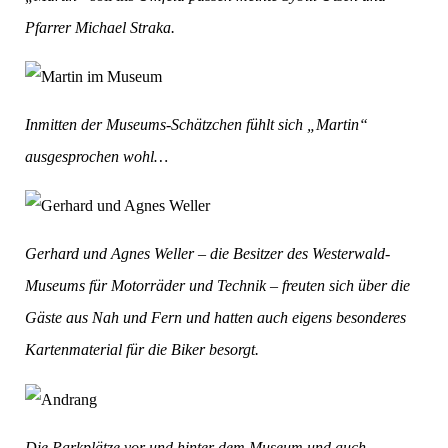
Pfarrer Michael Straka.
Inmitten der Museums-Schätzchen fühlt sich „Martin“
ausgesprochen wohl…
Gerhard und Agnes Weller – die Besitzer des Westerwald-
Museums für Motorräder und Technik – freuten sich über die
Gäste aus Nah und Fern und hatten auch eigens besonderes
Kartenmaterial für die Biker besorgt.
Die Parkplätze vor und hinter dem Museum und auch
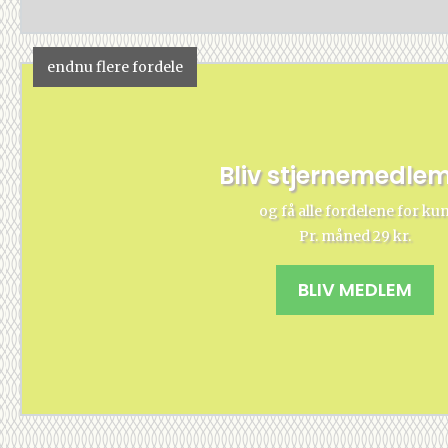
endnu flere fordele
Bliv stjernemedle
og få alle fordelene for ku
Pr. måned 29 kr.
BLIV MEDLEM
-=-=-=-=-
### [Task details]
Retype the text of every item above line for line, leaving out the pictures.

### [Result of this exercise]
Pfarrer Michael Straka.
Inmitten der Museums-Schätzchen fühlt sich „Martin“
ausgesprochen wohl…
Gerhard und Agnes Weller – die Besitzer des Westerwald-
Museums für Motorräder und Technik – freuten sich über die
Gäste aus Nah und Fern und hatten auch eigens besonderes
Kartenmaterial für die Biker besorgt.
Die Parkplätze vor und hinter dem Museum und auch
endnu flere fordele
Bliv stjernemedle
og få alle fordelene for ku
Pr. måned 29 kr.
BLIV MEDLEM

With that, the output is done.